The Dreaded Box
The Wolvog wanted a desk in his room, but had been dragging his feet on it because he didn’t want the room to look different. I got that. But I recently realized that if we gutted his closet, he could put the desk in his closet. The closet was mostly storage, so the rest of his room would stay as is, and when the door to the closet was closed, it would look exactly the same.
Win-win.
But cleaning out the closet meant dealing with a lot of empty fertility drug bottles and paraphernalia that I had shoved up there 16+ years ago to put off dealing with it. And if we were cleaning out the closet, we were cleaning out the entire closet. The Wolvog dealt with his things, and I was forced to open the box and look at papers and unused sharps and books. The preemie diapers and tiny nail scissors.
So much time has passed, but it still hurts in the exact same way that it hurt when we stopped treatments. It was as if no time had passed. I cried in the same way. It impacted my mood the rest of the day in the same way.
But it feels like I could have waited another 16 years and had the same result. The same feelings.
In the end, the Wolvog had an empty closet, feeling his own feelings about throwing out mementos from his childhood. It was an emotionally hard weekend, but he now has space for a desk.







3 comments
Do you feel lighter or heavier after? That is the measure of whether you were ready to let go. (However, since I know you are resistant to letting go, it may not be the right metric for you. Also, I suspect there are more boxes, whether they are physical or mental, that you have stashed.) Regardless, it’s done and you can move forward, knowing that you have dealt with at least one small part of a painful past. Be proud of yourself.

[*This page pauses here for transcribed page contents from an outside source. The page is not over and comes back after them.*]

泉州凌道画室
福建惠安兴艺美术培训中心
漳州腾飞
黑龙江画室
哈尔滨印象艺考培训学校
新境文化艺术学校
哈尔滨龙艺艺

Oof, those artifacts are gut punches. I feel like boxes like that are like portals, they take you right to a time that hurt, a lot. I recently found a box with cards from our baby shower in it. I can’t bear to throw it away, but I sure did spend some time reading the cards and it put a shadow on the day, too. Sending you love, that’s hard.

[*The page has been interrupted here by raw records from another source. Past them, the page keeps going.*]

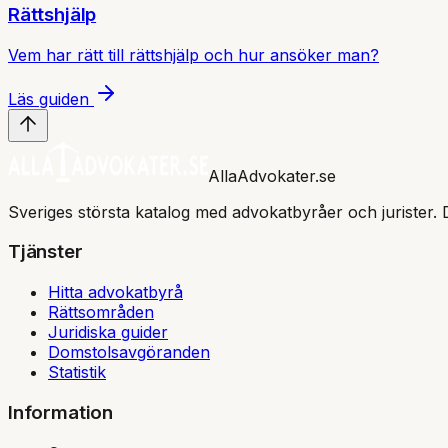
Rättshjälp
Vem har rätt till rättshjälp och hur ansöker man?
Läs guiden
AllaAdvokater.se
Sveriges största katalog med advokatbyråer och jurister. 
Tjänster
Hitta advokatbyrå
Rättsområden
Juridiska guider
Domstolsavgöranden
Statistik
Information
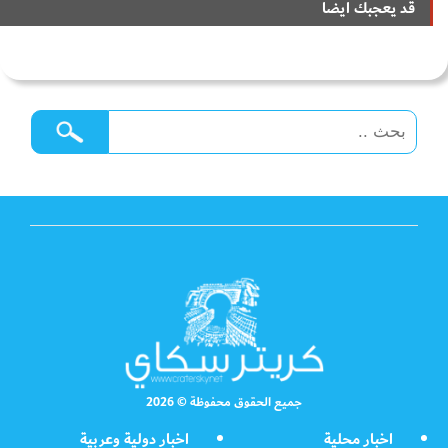
قد يعجبك ايضا
جميع الحقوق محفوظة © 2026
اخبار محلية
اخبار دولية وعربية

I LOVE the idea of a desk in a closet! I love small space solutions and think closets with the doors taken off and painted a different color (or peel-and-stick wallpapered) look amazing. Also like a lot of work. I hope the Wolvog enjoys his new space!

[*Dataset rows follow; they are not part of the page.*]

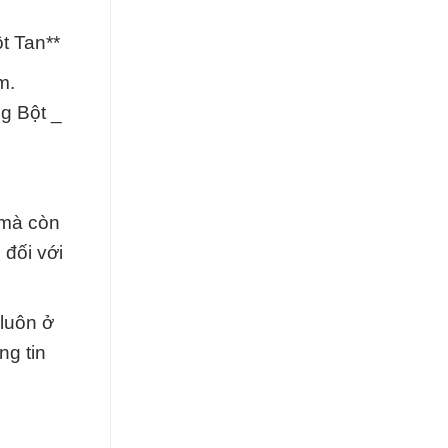
t Tan**
m.
g Bột _
 mà còn
đối với
 luôn ở
ng tin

Right after I had my daughter, a woman my mom had been friends with when I went to school with her sons told me she had also experienced infertility “and you never forget how it feels.” Having a baby doesn’t make it go away, not having a baby doesn’t make it go away. I have a sharps container deep in the recesses of a closet and I know I should dig it out and dispose of it but I want to leave it there, buried, so I don’t have to go back to those feelings right now.